* **About this exercise**
In the records below, find the line with "на 13 гектарах" and repeat exactly every line from it through the line with "Nieuwsberichten". Pictures stay out.

* **Dataset records**
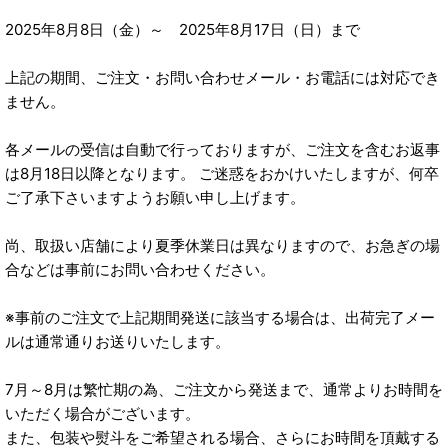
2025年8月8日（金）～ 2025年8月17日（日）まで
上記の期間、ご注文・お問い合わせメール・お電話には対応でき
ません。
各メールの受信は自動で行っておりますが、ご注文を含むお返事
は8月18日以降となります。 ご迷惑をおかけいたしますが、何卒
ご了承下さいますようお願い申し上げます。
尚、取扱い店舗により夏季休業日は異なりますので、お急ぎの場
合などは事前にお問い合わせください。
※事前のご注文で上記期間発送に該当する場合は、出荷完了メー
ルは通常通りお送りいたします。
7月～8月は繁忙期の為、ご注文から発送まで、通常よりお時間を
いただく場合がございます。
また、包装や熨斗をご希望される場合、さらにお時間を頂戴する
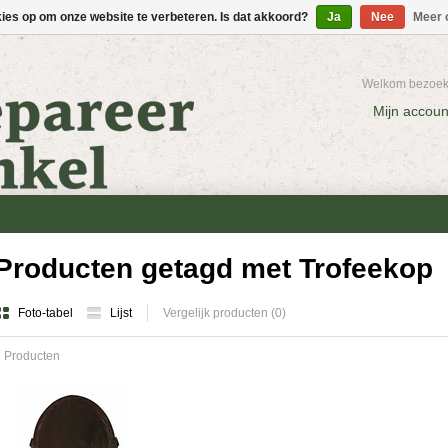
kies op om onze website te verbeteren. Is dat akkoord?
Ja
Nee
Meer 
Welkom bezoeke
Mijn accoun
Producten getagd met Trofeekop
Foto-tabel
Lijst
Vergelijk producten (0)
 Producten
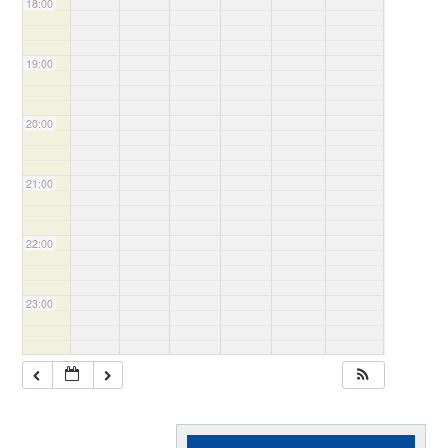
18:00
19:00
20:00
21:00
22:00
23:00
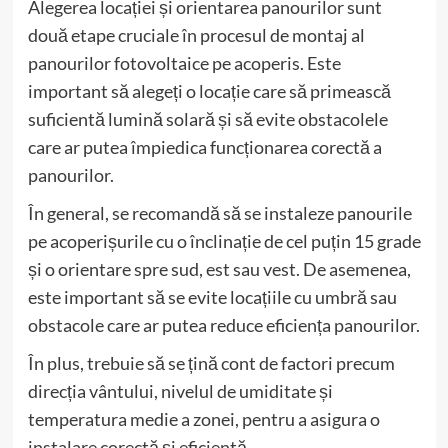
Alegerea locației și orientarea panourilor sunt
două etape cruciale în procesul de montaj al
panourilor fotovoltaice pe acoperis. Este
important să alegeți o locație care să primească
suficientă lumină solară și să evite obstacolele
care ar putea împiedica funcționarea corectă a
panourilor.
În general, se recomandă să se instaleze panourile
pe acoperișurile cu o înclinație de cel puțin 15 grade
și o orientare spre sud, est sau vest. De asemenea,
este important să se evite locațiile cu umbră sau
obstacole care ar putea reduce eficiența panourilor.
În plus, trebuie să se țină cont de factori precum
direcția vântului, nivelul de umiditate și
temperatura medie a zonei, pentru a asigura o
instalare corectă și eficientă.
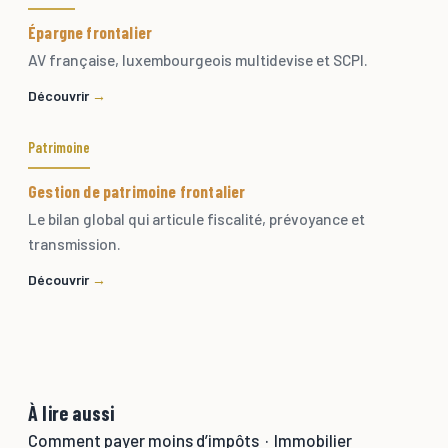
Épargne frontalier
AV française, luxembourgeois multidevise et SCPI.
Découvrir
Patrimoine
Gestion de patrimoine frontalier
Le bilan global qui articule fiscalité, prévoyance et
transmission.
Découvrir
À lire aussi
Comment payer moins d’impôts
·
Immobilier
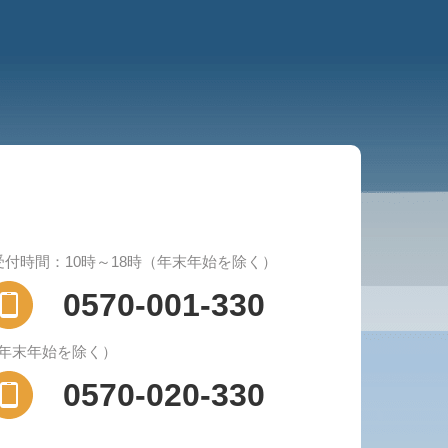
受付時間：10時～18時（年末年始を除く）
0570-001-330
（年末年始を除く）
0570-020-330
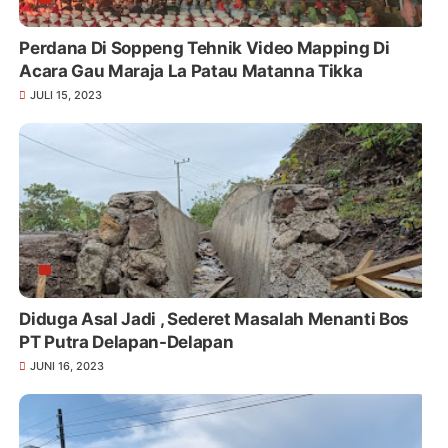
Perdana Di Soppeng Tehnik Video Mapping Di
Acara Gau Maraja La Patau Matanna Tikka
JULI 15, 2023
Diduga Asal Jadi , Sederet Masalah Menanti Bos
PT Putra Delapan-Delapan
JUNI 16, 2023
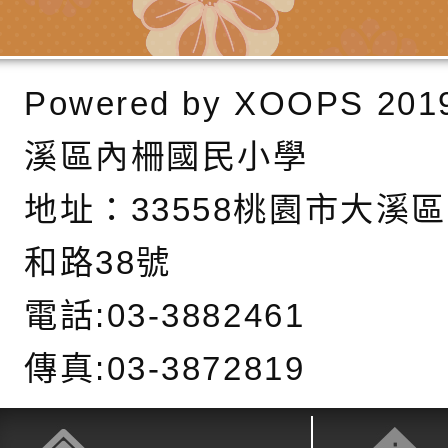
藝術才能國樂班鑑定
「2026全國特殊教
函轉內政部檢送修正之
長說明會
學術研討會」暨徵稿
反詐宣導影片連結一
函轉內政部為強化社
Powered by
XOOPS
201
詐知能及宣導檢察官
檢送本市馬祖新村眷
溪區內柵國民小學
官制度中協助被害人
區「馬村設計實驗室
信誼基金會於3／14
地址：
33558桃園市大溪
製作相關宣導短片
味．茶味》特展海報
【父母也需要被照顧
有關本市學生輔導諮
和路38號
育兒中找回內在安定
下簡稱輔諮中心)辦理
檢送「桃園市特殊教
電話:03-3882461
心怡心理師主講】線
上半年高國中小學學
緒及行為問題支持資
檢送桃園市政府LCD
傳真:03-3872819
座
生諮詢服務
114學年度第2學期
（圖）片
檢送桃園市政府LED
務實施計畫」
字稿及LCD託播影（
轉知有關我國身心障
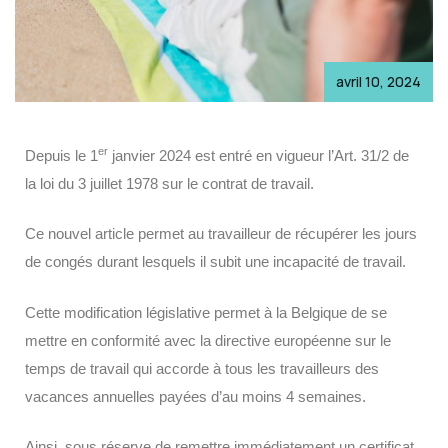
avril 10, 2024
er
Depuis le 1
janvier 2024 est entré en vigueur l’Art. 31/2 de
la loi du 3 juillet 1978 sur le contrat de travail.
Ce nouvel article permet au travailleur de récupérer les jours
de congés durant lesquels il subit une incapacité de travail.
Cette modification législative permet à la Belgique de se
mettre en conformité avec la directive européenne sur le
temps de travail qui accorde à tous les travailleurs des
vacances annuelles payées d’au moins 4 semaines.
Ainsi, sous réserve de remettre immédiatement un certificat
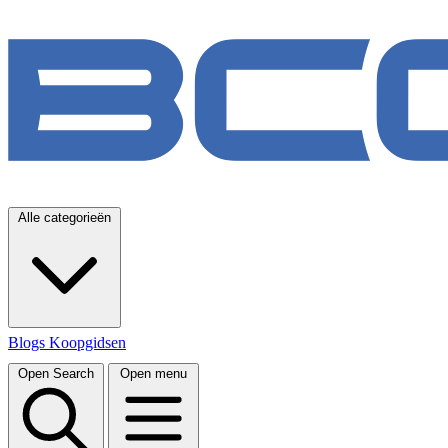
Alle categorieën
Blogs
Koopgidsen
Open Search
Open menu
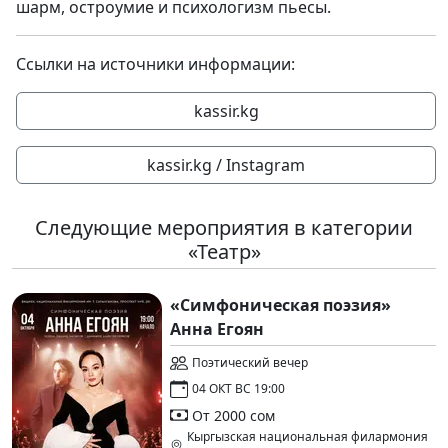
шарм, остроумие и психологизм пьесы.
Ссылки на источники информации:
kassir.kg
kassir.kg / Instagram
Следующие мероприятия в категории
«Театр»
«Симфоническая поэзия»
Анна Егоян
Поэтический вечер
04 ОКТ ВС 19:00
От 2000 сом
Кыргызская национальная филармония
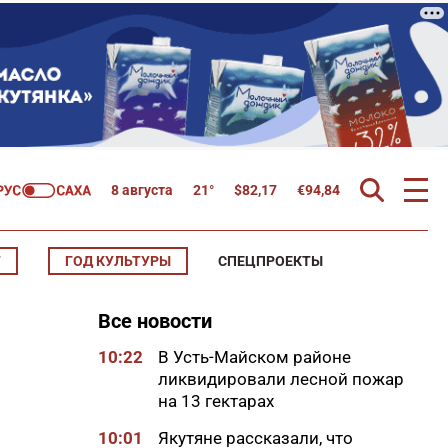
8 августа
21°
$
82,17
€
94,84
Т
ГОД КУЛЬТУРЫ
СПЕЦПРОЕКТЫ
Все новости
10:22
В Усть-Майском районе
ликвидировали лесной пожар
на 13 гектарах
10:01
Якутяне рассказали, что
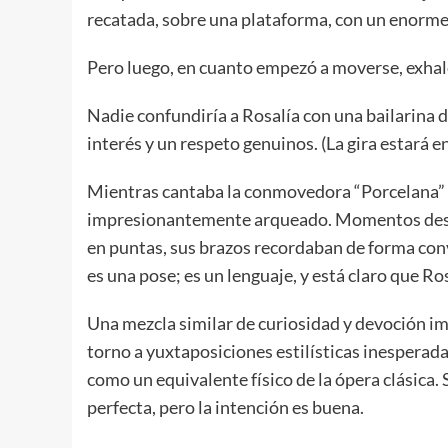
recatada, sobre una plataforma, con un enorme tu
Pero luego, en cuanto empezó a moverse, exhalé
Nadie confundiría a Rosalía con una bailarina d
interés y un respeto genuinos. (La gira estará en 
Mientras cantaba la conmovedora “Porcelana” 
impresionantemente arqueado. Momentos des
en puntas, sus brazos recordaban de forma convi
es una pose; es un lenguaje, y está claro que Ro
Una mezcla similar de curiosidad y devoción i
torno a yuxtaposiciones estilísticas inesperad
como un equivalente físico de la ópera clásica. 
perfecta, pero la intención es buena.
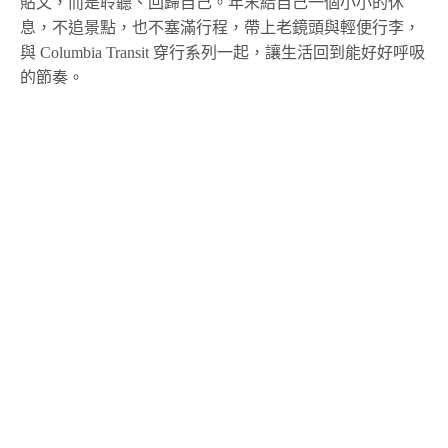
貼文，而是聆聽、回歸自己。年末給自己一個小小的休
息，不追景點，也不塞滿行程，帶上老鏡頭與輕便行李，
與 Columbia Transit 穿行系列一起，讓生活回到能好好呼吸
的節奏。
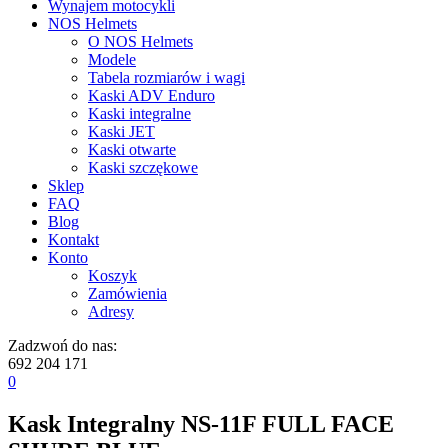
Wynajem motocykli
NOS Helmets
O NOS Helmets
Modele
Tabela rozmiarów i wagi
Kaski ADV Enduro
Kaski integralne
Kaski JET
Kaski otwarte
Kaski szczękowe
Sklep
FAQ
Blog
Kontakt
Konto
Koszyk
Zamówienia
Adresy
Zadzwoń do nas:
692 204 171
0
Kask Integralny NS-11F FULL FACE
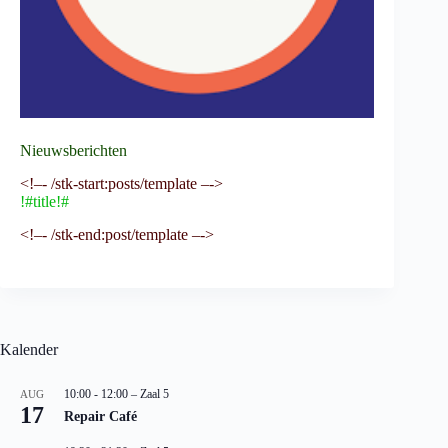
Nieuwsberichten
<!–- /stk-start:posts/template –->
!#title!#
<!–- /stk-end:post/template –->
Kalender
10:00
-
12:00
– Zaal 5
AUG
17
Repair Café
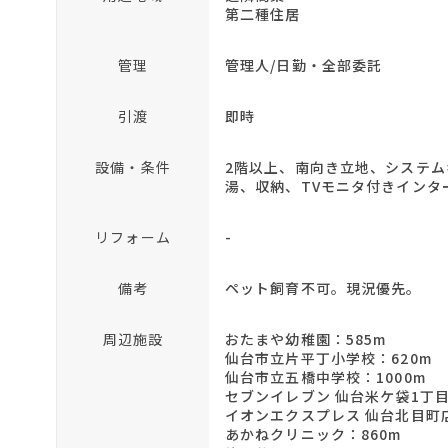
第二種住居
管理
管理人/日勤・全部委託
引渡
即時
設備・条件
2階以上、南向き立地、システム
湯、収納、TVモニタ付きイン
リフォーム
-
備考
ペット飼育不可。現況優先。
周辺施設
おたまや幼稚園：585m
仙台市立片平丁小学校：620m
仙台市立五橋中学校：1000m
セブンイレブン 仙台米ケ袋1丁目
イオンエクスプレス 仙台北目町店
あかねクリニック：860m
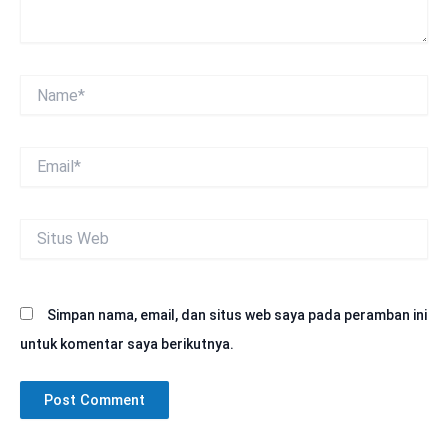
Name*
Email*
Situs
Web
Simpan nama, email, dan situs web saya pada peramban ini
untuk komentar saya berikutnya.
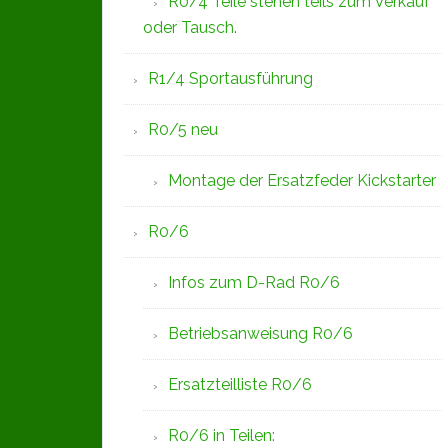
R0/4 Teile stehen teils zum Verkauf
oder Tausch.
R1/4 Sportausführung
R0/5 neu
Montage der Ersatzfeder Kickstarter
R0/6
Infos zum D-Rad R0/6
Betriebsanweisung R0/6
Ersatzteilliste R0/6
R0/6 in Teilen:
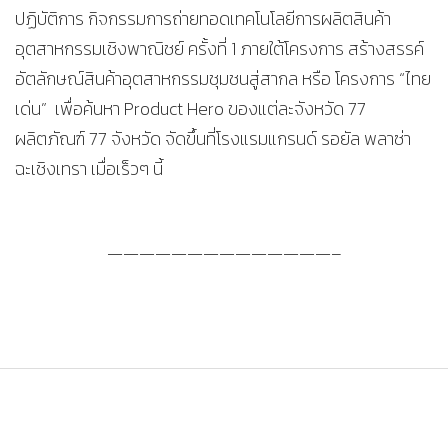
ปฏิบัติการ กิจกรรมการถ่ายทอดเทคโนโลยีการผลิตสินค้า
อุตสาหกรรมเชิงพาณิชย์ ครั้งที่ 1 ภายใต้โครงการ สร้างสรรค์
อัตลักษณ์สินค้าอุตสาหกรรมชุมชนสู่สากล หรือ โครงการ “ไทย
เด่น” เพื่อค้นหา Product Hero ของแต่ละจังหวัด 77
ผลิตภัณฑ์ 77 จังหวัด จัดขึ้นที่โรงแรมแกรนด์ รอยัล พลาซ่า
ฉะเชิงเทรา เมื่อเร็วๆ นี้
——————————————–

* **Result for this task**
на 13 гектарах
10:01
Якутяне рассказали, что
recatada, sobre una plataforma, con un enorme tu
Pero luego, en cuanto empezó a moverse, exhalé
Nadie confundiría a Rosalía con una bailarina d
interés y un respeto genuinos. (La gira estará en 
Mientras cantaba la conmovedora “Porcelana” 
impresionantemente arqueado. Momentos des
en puntas, sus brazos recordaban de forma convi
es una pose; es un lenguaje, y está claro que Ro
Una mezcla similar de curiosidad y devoción i
torno a yuxtaposiciones estilísticas inesperad
como un equivalente físico de la ópera clásica. 
perfecta, pero la intención es buena.
貼文，而是聆聽、回歸自己。年末給自己一個小小的休
息，不追景點，也不塞滿行程，帶上老鏡頭與輕便行李，
與 Columbia Transit 穿行系列一起，讓生活回到能好好呼吸
的節奏。
Wynajem motocykli
NOS Helmets
O NOS Helmets
Modele
Tabela rozmiarów i wagi
Kaski ADV Enduro
Kaski integralne
Kaski JET
Kaski otwarte
Kaski szczękowe
Sklep
FAQ
Blog
Kontakt
Konto
Koszyk
Zamówienia
Adresy
Zadzwoń do nas:
692 204 171
0
Kask Integralny NS-11F FULL FACE
Nieuwsberichten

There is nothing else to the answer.